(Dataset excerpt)

====================

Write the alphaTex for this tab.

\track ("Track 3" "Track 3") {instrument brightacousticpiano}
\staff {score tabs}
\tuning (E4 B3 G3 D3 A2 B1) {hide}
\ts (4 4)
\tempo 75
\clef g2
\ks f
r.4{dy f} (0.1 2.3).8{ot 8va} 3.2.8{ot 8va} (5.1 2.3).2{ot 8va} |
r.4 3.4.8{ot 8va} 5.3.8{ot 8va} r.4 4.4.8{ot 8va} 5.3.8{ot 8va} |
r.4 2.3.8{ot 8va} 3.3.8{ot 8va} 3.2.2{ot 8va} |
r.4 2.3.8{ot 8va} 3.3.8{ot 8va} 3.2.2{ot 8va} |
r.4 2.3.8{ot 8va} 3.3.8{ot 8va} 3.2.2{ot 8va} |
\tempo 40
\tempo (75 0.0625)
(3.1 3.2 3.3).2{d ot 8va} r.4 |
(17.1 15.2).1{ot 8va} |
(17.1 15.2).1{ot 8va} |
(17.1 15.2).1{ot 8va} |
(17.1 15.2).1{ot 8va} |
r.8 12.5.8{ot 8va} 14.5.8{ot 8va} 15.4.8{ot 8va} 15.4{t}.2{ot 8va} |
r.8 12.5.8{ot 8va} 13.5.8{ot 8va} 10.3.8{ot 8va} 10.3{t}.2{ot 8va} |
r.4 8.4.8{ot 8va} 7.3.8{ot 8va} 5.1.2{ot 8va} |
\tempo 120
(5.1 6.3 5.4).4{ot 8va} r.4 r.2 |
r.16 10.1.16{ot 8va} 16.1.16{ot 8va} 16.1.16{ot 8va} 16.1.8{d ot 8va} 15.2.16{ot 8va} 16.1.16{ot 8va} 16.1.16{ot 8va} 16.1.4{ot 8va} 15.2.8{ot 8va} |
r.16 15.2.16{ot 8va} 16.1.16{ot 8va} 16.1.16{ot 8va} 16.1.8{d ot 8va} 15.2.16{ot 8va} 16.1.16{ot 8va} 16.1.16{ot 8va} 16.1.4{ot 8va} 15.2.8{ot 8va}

====================

_The problem:_
Duplicate the listing above line for line, with no changes.

_Written solution:_
Write the alphaTex for this tab.

\track ("Track 3" "Track 3") {instrument brightacousticpiano}
\staff {score tabs}
\tuning (E4 B3 G3 D3 A2 B1) {hide}
\ts (4 4)
\tempo 75
\clef g2
\ks f
r.4{dy f} (0.1 2.3).8{ot 8va} 3.2.8{ot 8va} (5.1 2.3).2{ot 8va} |
r.4 3.4.8{ot 8va} 5.3.8{ot 8va} r.4 4.4.8{ot 8va} 5.3.8{ot 8va} |
r.4 2.3.8{ot 8va} 3.3.8{ot 8va} 3.2.2{ot 8va} |
r.4 2.3.8{ot 8va} 3.3.8{ot 8va} 3.2.2{ot 8va} |
r.4 2.3.8{ot 8va} 3.3.8{ot 8va} 3.2.2{ot 8va} |
\tempo 40
\tempo (75 0.0625)
(3.1 3.2 3.3).2{d ot 8va} r.4 |
(17.1 15.2).1{ot 8va} |
(17.1 15.2).1{ot 8va} |
(17.1 15.2).1{ot 8va} |
(17.1 15.2).1{ot 8va} |
r.8 12.5.8{ot 8va} 14.5.8{ot 8va} 15.4.8{ot 8va} 15.4{t}.2{ot 8va} |
r.8 12.5.8{ot 8va} 13.5.8{ot 8va} 10.3.8{ot 8va} 10.3{t}.2{ot 8va} |
r.4 8.4.8{ot 8va} 7.3.8{ot 8va} 5.1.2{ot 8va} |
\tempo 120
(5.1 6.3 5.4).4{ot 8va} r.4 r.2 |
r.16 10.1.16{ot 8va} 16.1.16{ot 8va} 16.1.16{ot 8va} 16.1.8{d ot 8va} 15.2.16{ot 8va} 16.1.16{ot 8va} 16.1.16{ot 8va} 16.1.4{ot 8va} 15.2.8{ot 8va} |
r.16 15.2.16{ot 8va} 16.1.16{ot 8va} 16.1.16{ot 8va} 16.1.8{d ot 8va} 15.2.16{ot 8va} 16.1.16{ot 8va} 16.1.16{ot 8va} 16.1.4{ot 8va} 15.2.8{ot 8va}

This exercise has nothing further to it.